Variabel pengalaman budidaya salak (X5) tidak signifikan karena memiliki nilai P sebesar 0,184 yang lebih besar dari taraf (α) 10% sehingga variabel pengalaman budidaya salak dapat diabaikan secara statistik. Berdasarkan kondisi di lapangan, lama atau tidaknya pengalaman budidaya salak tidak menentukan keputusan petani untuk melakukan usahatani integrasi dengan ternak kambing karena ada juga petani yang belum cukup lama melakukan budidaya salak sudah mengembangkan usahanya secara integrasi dengan ternak kambing PE. Sementara itu, variabel pendapatan usahatani (X6) juga tidak berpengaruh signifikan dengan nilai P 0,240 yang lebih besar dari taraf (α) 10% dengan koefisien bertanda positif sehingga pengaruh pendapatan usahatani dapat diabaikan secara statistik.

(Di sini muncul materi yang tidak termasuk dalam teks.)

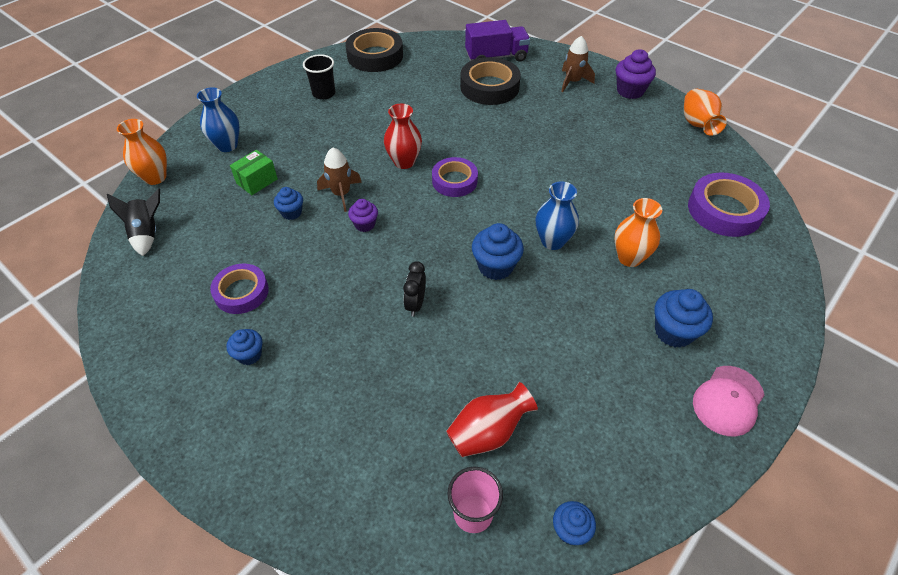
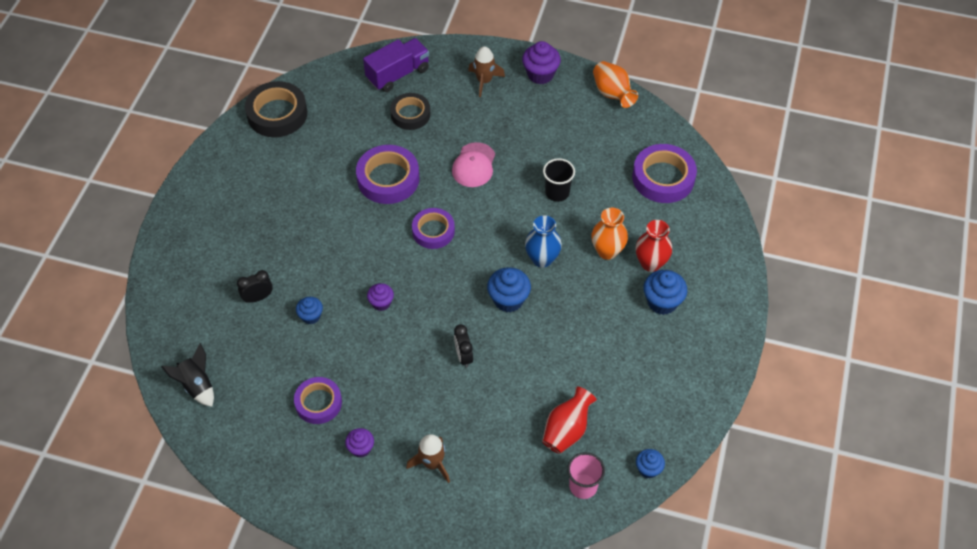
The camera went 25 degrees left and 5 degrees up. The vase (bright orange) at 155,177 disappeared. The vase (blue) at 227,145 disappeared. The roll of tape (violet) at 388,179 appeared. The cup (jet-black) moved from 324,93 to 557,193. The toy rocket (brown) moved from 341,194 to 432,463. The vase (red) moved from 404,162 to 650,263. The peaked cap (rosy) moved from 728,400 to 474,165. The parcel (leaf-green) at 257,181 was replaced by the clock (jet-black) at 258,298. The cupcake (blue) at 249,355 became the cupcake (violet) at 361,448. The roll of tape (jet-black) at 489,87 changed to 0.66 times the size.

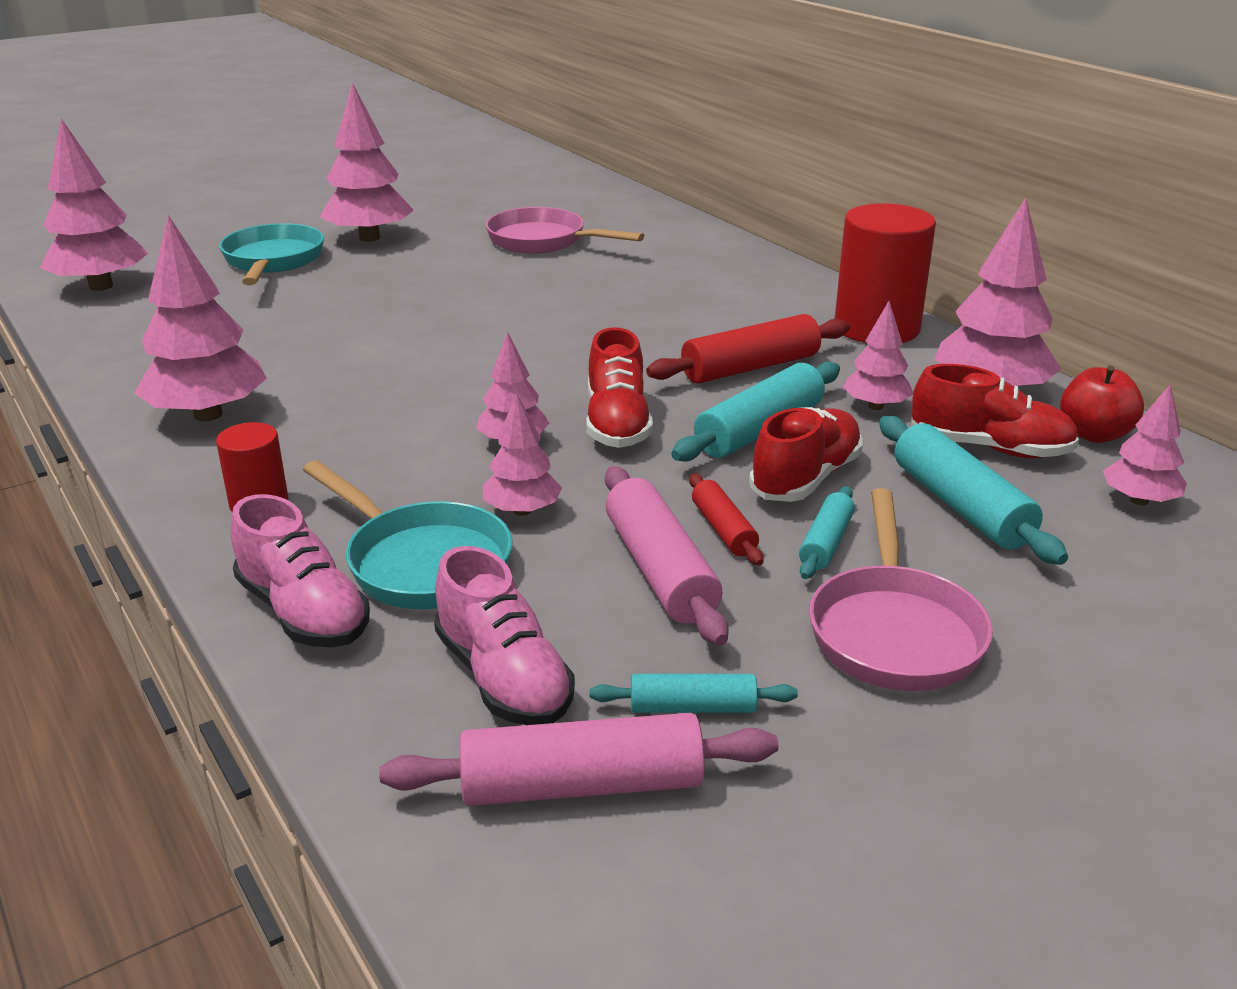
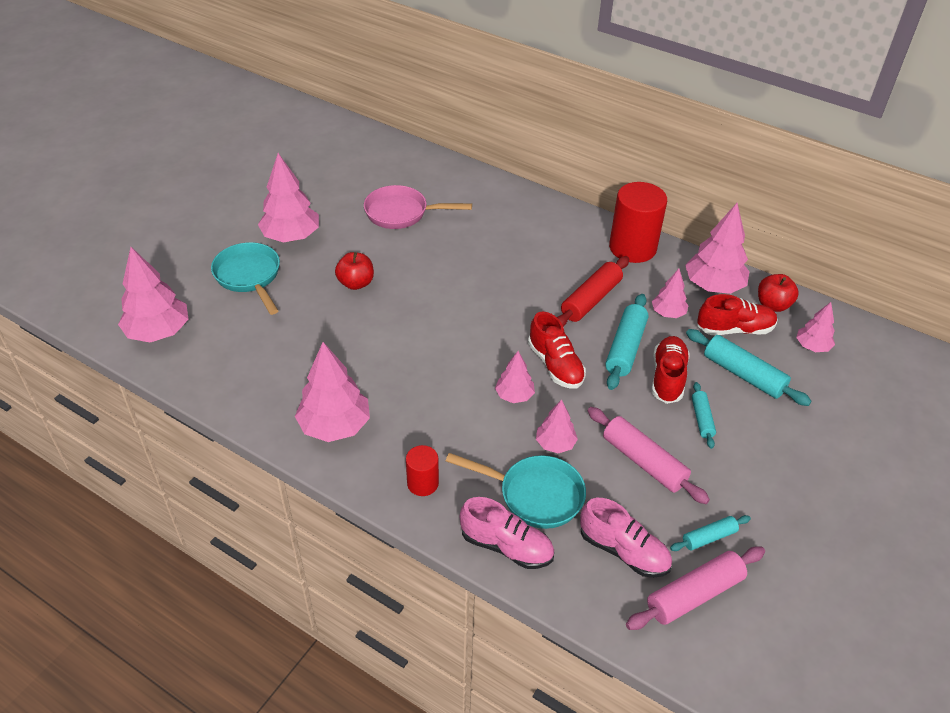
The camera went 25 degrees left and 15 degrees up. The rolling pin (red) at 723,530 disappeared. The frying pan (rosy) at 894,631 disappeared. The apple fruit (red) at 356,283 appeared.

Hasil olahan data model regresi logistik dengan Minitab 14.0 for windows ditampilkan ukuran hubungan antara nilai aktual peubah dependen dengan dugaan peluangnya. Hal tersebut dapat dilihat pada nilai Concordant, Discordant dan Ties. Nilai Concordant menyimpulkan bahwa 83,3 persen petani dengan kategori melakukan usahatani integrasi antara salak pondoh dan kambing PE mempunyai peluang lebih besar untuk melakukan usahatani integrasi. Adapun nilai Discordant menunjukkan 16,2 persen pengamatan dengan kategori tidak melakukan usahtani integrasi (salak pondoh) mempunyai peluang lebih besar untuk melakukan usahatani integrasi. Sementara itu, nilai Ties sebesar 0,5 persen yang dapat diartikan bahwa persentase pengamatan dengan peluang pada kategori melakukan usahatani integrasi sama dengan peluang pada kategori non integrasi yaitu sebesar 0,5 persen.